VAE is an autoencoder whose encodings distribution is regularised during the training in order to ensure that its latent space has good properties allowing us to generate some new data. A variational autoencoder (VAE) provides a probabilistic manner for describing an observation in latent space.

It's a type of autoencoder with added constraints on the encoded representations being learned. More precisely, it is an autoencoder that learns a latent variable model for its input data. So instead of letting your neural network learn an arbitrary function, you are learning the parameters of a probability distribution modeling your data. If you sample points from this distribution, you can generate new input data samples: a VAE is a "generative model".

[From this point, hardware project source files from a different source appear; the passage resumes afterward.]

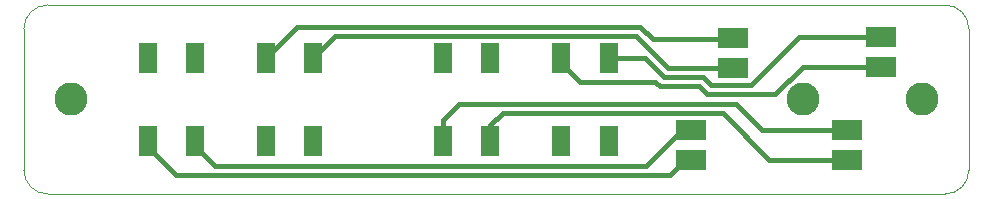
<source format=gbr>
%TF.GenerationSoftware,KiCad,Pcbnew,7.0.11-7.0.11~ubuntu22.04.1*%
%TF.CreationDate,2024-11-27T18:01:43+02:00*%
%TF.ProjectId,TundraStylus_Rev00_PCB,54756e64-7261-4537-9479-6c75735f5265,rev?*%
%TF.SameCoordinates,Original*%
%TF.FileFunction,Copper,L1,Top*%
%TF.FilePolarity,Positive*%
%FSLAX46Y46*%
G04 Gerber Fmt 4.6, Leading zero omitted, Abs format (unit mm)*
G04 Created by KiCad (PCBNEW 7.0.11-7.0.11~ubuntu22.04.1) date 2024-11-27 18:01:43*
%MOMM*%
%LPD*%
G01*
G04 APERTURE LIST*
%TA.AperFunction,SMDPad,CuDef*%
%ADD10R,1.500000X2.500000*%
%TD*%
%TA.AperFunction,SMDPad,CuDef*%
%ADD11R,2.500000X1.700000*%
%TD*%
%TA.AperFunction,ComponentPad*%
%ADD12C,2.800000*%
%TD*%
%TA.AperFunction,Conductor*%
%ADD13C,0.400000*%
%TD*%
%TA.AperFunction,Profile*%
%ADD14C,0.050000*%
%TD*%
G04 APERTURE END LIST*
D10*
X105500000Y-101500000D03*
X105500000Y-94500000D03*
X109500000Y-101500000D03*
X109500000Y-94500000D03*
X144500000Y-94500000D03*
X144500000Y-101500000D03*
X140500000Y-94500000D03*
X140500000Y-101500000D03*
D11*
X164700000Y-103100000D03*
X164700000Y-100560000D03*
X167600000Y-92700000D03*
X167600000Y-95240000D03*
X151500000Y-100600000D03*
X151500000Y-103140000D03*
D12*
X171000000Y-98000000D03*
D10*
X134500000Y-94500000D03*
X134500000Y-101500000D03*
X130500000Y-94500000D03*
X130500000Y-101500000D03*
D12*
X99000000Y-98000000D03*
D11*
X155000000Y-95300000D03*
X155000000Y-92760000D03*
D12*
X161000000Y-98000000D03*
D10*
X119500000Y-94500000D03*
X119500000Y-101500000D03*
X115500000Y-94500000D03*
X115500000Y-101500000D03*
D13*
X109500000Y-101500000D02*
X109500000Y-101900000D01*
X109500000Y-101900000D02*
X111200000Y-103600000D01*
X111200000Y-103600000D02*
X147700000Y-103600000D01*
X147700000Y-103600000D02*
X150700000Y-100600000D01*
X150700000Y-100600000D02*
X151500000Y-100600000D01*
X105500000Y-101500000D02*
X105500000Y-102000000D01*
X105500000Y-102000000D02*
X107900000Y-104400000D01*
X149700000Y-104400000D02*
X150900000Y-103200000D01*
X107900000Y-104400000D02*
X149700000Y-104400000D01*
X150900000Y-103200000D02*
X151440000Y-103200000D01*
X151440000Y-103200000D02*
X151500000Y-103140000D01*
X134500000Y-101500000D02*
X134500000Y-100200000D01*
X134500000Y-100200000D02*
X135550000Y-99150000D01*
X135550000Y-99150000D02*
X154150000Y-99150000D01*
X154150000Y-99150000D02*
X158100000Y-103100000D01*
X158100000Y-103100000D02*
X164700000Y-103100000D01*
X130500000Y-101500000D02*
X130500000Y-99700000D01*
X131850000Y-98350000D02*
X155250000Y-98350000D01*
X130500000Y-99700000D02*
X131850000Y-98350000D01*
X155250000Y-98350000D02*
X157500000Y-100600000D01*
X157500000Y-100600000D02*
X157540000Y-100560000D01*
X157540000Y-100560000D02*
X164700000Y-100560000D01*
X140500000Y-94500000D02*
X140500000Y-94900000D01*
X140500000Y-94900000D02*
X142100000Y-96500000D01*
X142100000Y-96500000D02*
X148437258Y-96500000D01*
X148437258Y-96500000D02*
X148837258Y-96900000D01*
X148837258Y-96900000D02*
X152168630Y-96900000D01*
X152168630Y-96900000D02*
X152818630Y-97550000D01*
X152818630Y-97550000D02*
X158621572Y-97550000D01*
X158621572Y-97550000D02*
X160931572Y-95240000D01*
X160931572Y-95240000D02*
X167600000Y-95240000D01*
X144500000Y-94500000D02*
X147568629Y-94500000D01*
X147568629Y-94500000D02*
X149168629Y-96100000D01*
X149168629Y-96100000D02*
X152500000Y-96100000D01*
X152500000Y-96100000D02*
X153150000Y-96750000D01*
X153150000Y-96750000D02*
X156550000Y-96750000D01*
X156550000Y-96750000D02*
X160600000Y-92700000D01*
X160600000Y-92700000D02*
X167600000Y-92700000D01*
X115500000Y-94500000D02*
X118150000Y-91850000D01*
X154860000Y-92900000D02*
X155000000Y-92760000D01*
X118150000Y-91850000D02*
X147181370Y-91850000D01*
X147181370Y-91850000D02*
X148231370Y-92900000D01*
X148231370Y-92900000D02*
X154860000Y-92900000D01*
X119500000Y-94500000D02*
X121350000Y-92650000D01*
X121350000Y-92650000D02*
X146850000Y-92650000D01*
X146850000Y-92650000D02*
X149500000Y-95300000D01*
X149500000Y-95300000D02*
X155000000Y-95300000D01*
D14*
X175000000Y-92000000D02*
G75*
G03*
X173000000Y-90000000I-2000000J0D01*
G01*
X173000000Y-106000000D02*
G75*
G03*
X175000000Y-104000000I0J2000000D01*
G01*
X175000000Y-92000000D02*
X175000000Y-104000000D01*
X97000000Y-90000000D02*
G75*
G03*
X95000000Y-92000000I0J-2000000D01*
G01*
X97000000Y-90000000D02*
X173000000Y-90000000D01*
X95000000Y-104000000D02*
G75*
G03*
X97000000Y-106000000I2000000J0D01*
G01*
X173000000Y-106000000D02*
X97000000Y-106000000D01*
X95000000Y-104000000D02*
X95000000Y-92000000D01*
M02*

</source>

How does a variational autoencoder work?

First, an encoder network turns the input samples x into two parameters in a latent space, which we will note z_mean and z_log_sigma. Then, we randomly sample similar points z from the latent normal distribution that is assumed to generate the data, via z = z_mean + exp(z_log_sigma) * epsilon, where epsilon is a random normal tensor. Finally, a decoder network maps these latent space points back to the original input data.

The parameters of the model are trained via two loss functions: a reconstruction loss forcing the decoded samples to match the initial inputs (just like in our previous autoencoders), and the KL divergence (statistical distance) between the learned latent distribution and the prior distribution, acting as a regularization term. You could actually get rid of this latter term entirely, although it does help in learning well-formed latent spaces and reducing overfitting to the training data.